Players miss adrenaline rush at fan-free Colonial Country Club

Gary Woodland shot a bogey-free, five-under-par 65 in the first round in a threesome with Phil Mickelson and defending champion Kevin Na.

Gary Woodland observes a moment of silence on the 13th tee during the first round of the Charles Schwab Challenge golf tournament at the Colonial Country Club on Thursday.   -  AP

The absence of fans at Colonial Country Club in Fort Worth, Texas as the PGA Tour resumed play on Thursday after a three-month hiatus due to the COVID-19 pandemic took plenty of getting used to for the players.

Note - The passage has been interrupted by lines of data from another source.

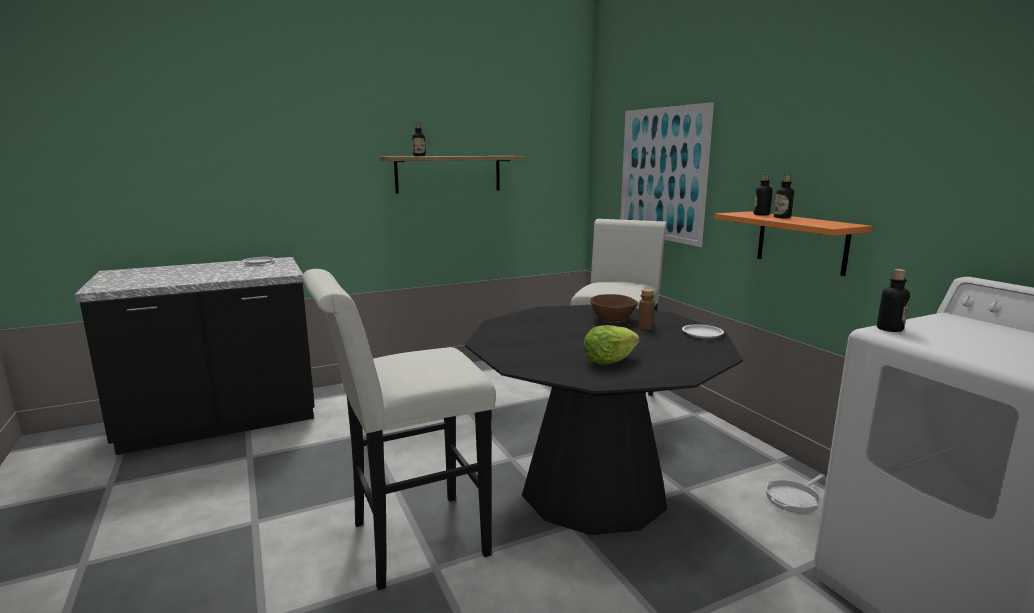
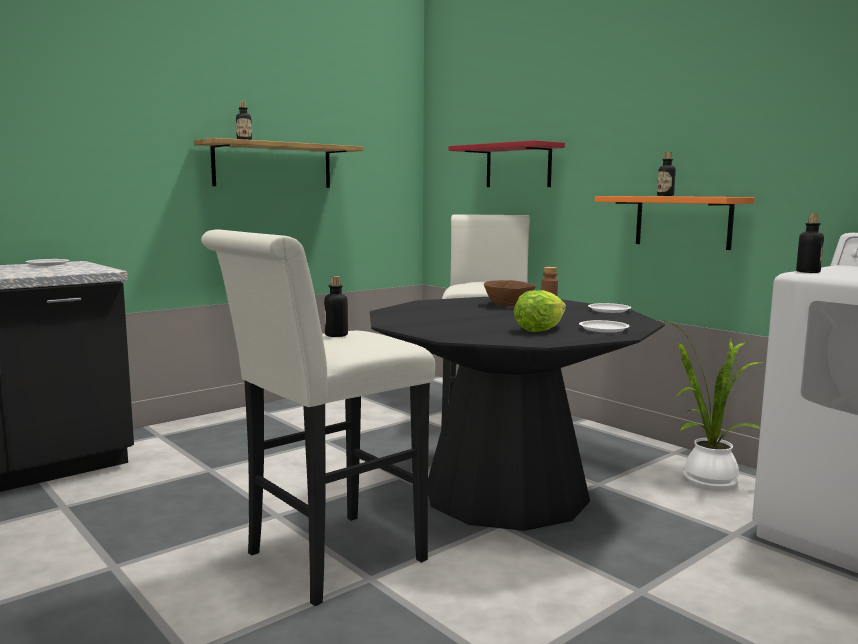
camera: 15 degrees left, 5 degrees down
picture [620,102,714,247] -> red shelf [449,140,565,187]
bottle [754,174,773,215] -> bottle moved to [324,276,348,337]
frying pan [766,474,825,513] -> potted plant [663,320,763,489]
none -> white plate [579,320,630,333]

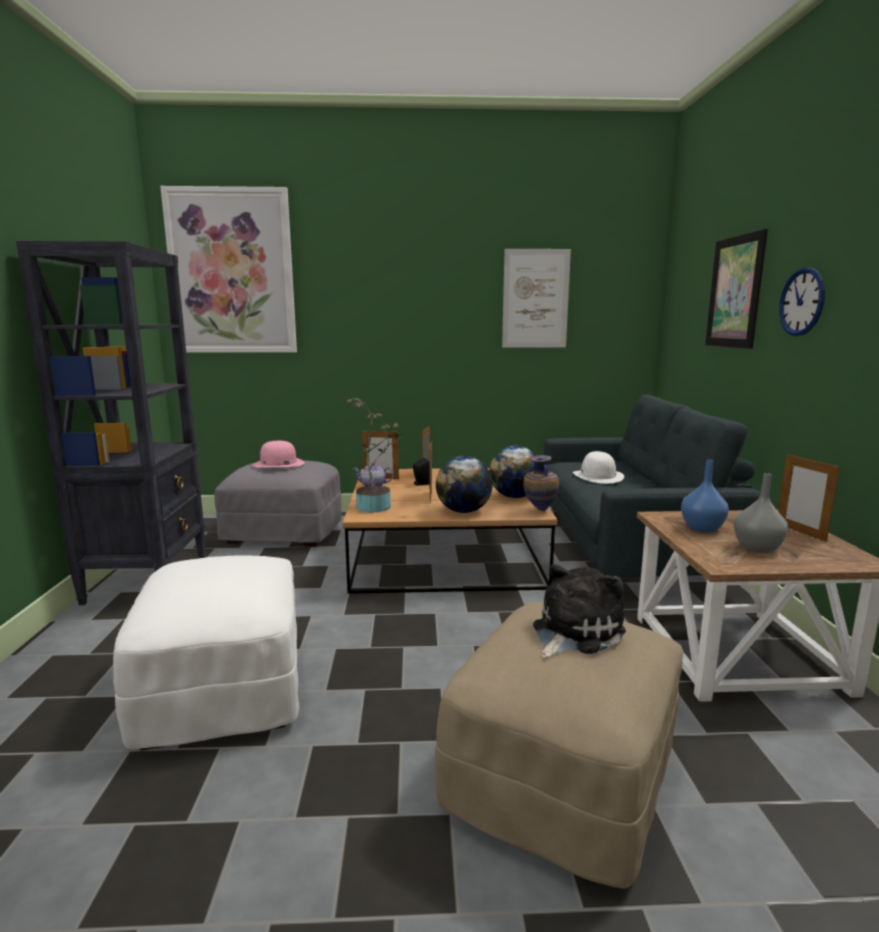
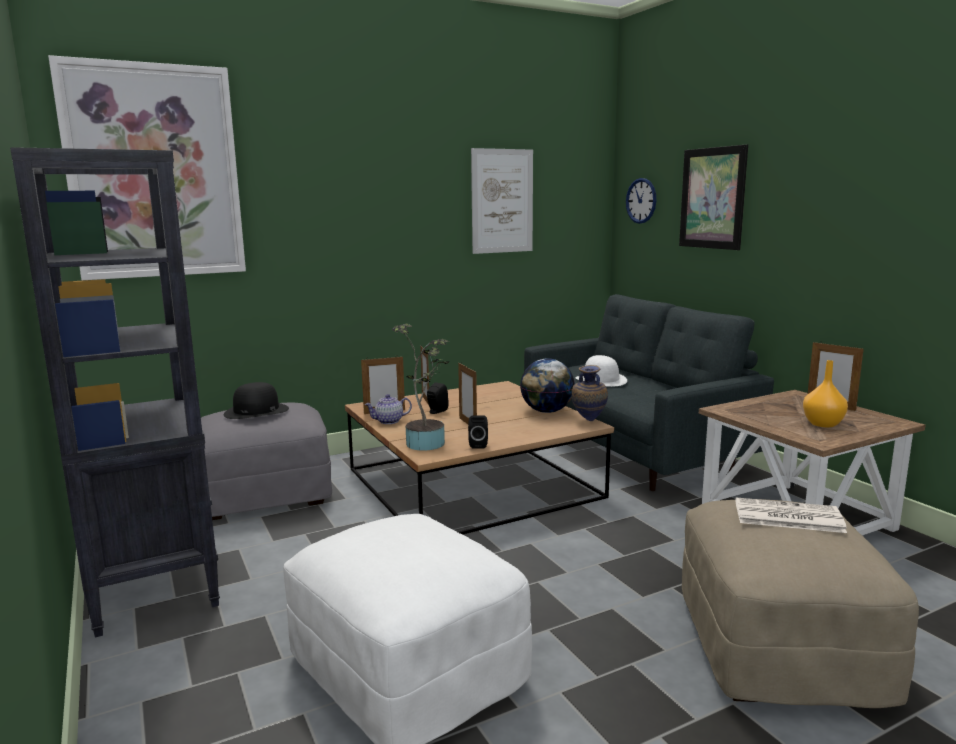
camera: 25 degrees left, 0 degrees up
pink hat [252,441,305,467] -> black hat [223,382,289,419]
globe [436,456,493,513] -> none
plush toy [533,564,626,659] -> newspaper [735,497,847,533]
blue vase [681,460,729,533] -> none
grey vase [734,473,788,553] -> orange vase [803,360,848,428]
wall clock [779,267,825,336] -> wall clock moved to [626,178,657,224]
none -> black speaker [468,415,488,449]

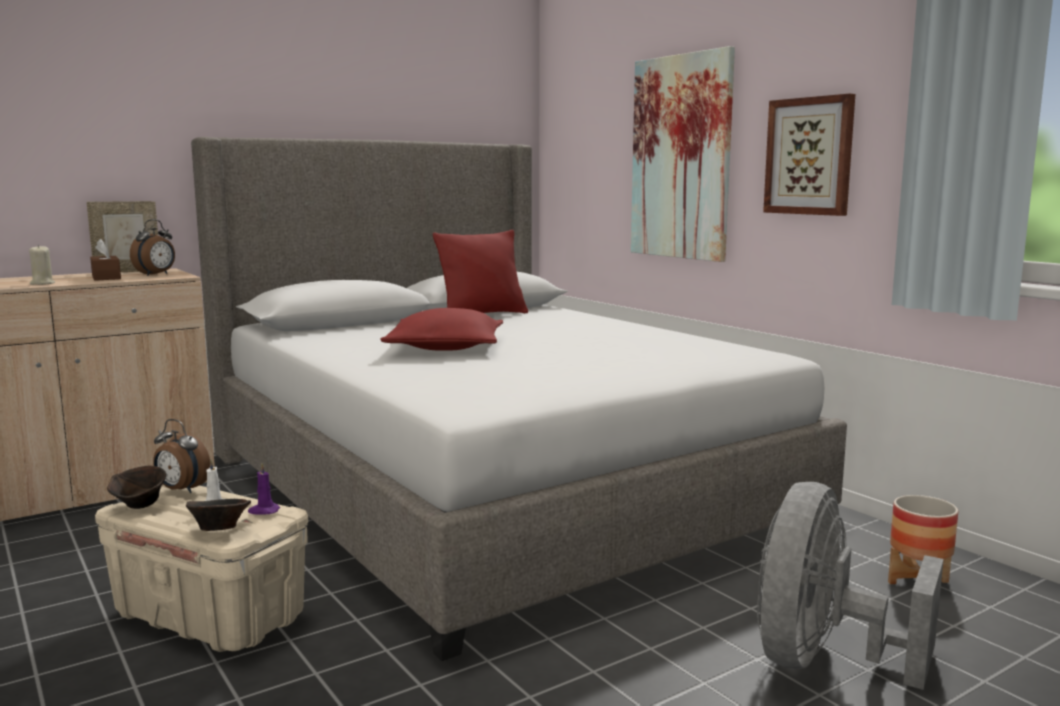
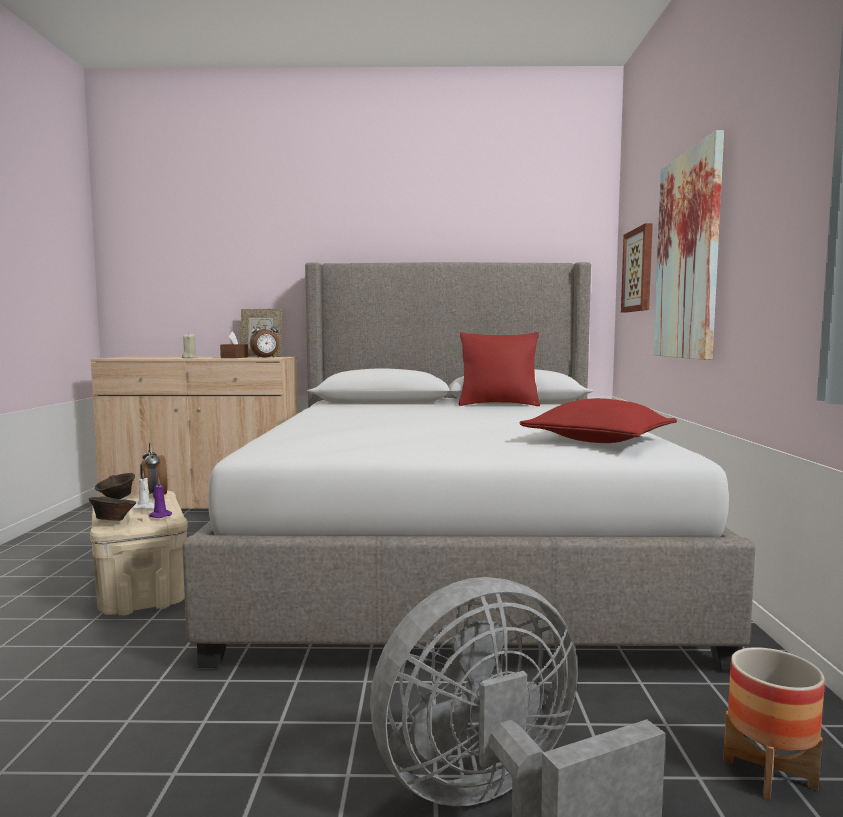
camera: 35 degrees right, 5 degrees down
red pillow [380,308,503,351] -> red pillow moved to [519,398,677,443]
picture [763,94,855,216] -> picture moved to [621,223,653,312]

Gary Woodland shot a bogey-free, five-under-par 65 in the first round of the Charles Schwab Challenge in a threesome with Phil Mickelson and defending champion Kevin Na and felt he was impacted by the lack of energy on the course.

“I told my caddie early on, I didn't feel like I was hitting it as far because my adrenaline wasn't up,” Woodland told reporters.

“It's a big deal. Especially when you play with Phil and you get some of those big groups, you get so much adrenaline, the golf ball seems like it goes miles.

“It felt like kind of a practice round out there, same kind of energy.”

American Ryan Palmer, who kicked off the action at Colonial when he hit the first competitive shot on the PGA Tour in 91 days, said the absence of spectators - one of a number of safety measures in place - forced him to get creative.

“You hit a putt and it goes in, and you're talking to yourself, making the crowd noise yourself, I guess,” Palmer said after an opening 72.

Venezuela's Jhonattan Vegas said he missed the spectators the moment he stepped up to take his first swing.

“It felt strange to be honest, just kind of getting on the first tee and having your name called and not having anyone around to say anything, it felt like, hey, what's going on here,” Vegas said.

Perhaps nobody benefited more from the empty course than 61-year-old former champion Tom Lehman, who shot 65 for his lowest round at Colonial since 1999.

“It's a lower pressure atmosphere,” said Lehman. “That's the thing about the PGA Tour. I wouldn't say it's a circus, but it's a big event. There's so many people and there's so much happening each week at a tour event, and this is such on the down-low type thing.

“The pressure is all internal versus all maybe the circumstances that surround you.”